RECORDS TO USE:
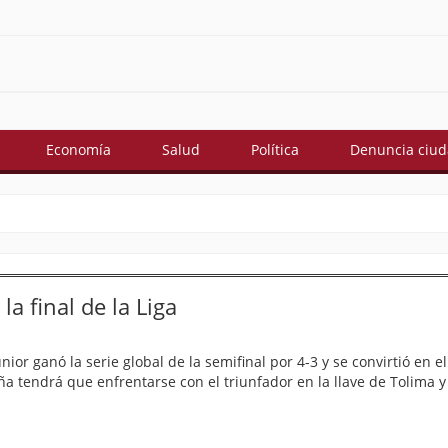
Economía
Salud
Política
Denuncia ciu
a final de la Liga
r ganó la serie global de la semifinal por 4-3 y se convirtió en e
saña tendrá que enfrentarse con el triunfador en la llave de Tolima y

==

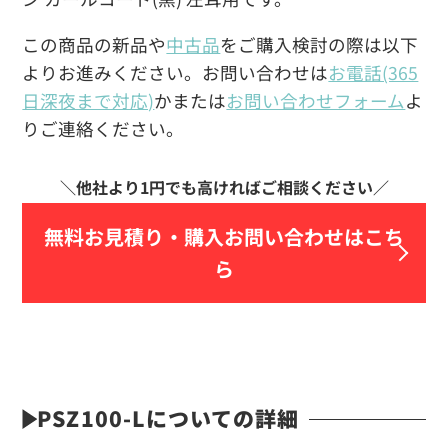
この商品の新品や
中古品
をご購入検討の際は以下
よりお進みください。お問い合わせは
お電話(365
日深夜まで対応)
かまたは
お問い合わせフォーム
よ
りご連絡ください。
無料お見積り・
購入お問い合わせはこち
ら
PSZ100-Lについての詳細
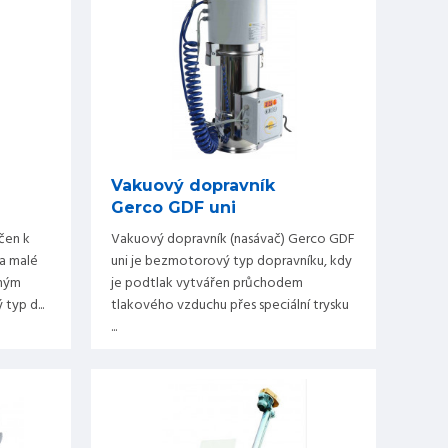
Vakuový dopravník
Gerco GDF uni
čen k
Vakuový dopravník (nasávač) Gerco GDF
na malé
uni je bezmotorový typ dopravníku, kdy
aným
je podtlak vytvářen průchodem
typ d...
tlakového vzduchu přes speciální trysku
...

EXERCISE PROMPT:
State how many lines of the records above contain the word "Vakuový", giving only the number.

FINISHED EXERCISE:
2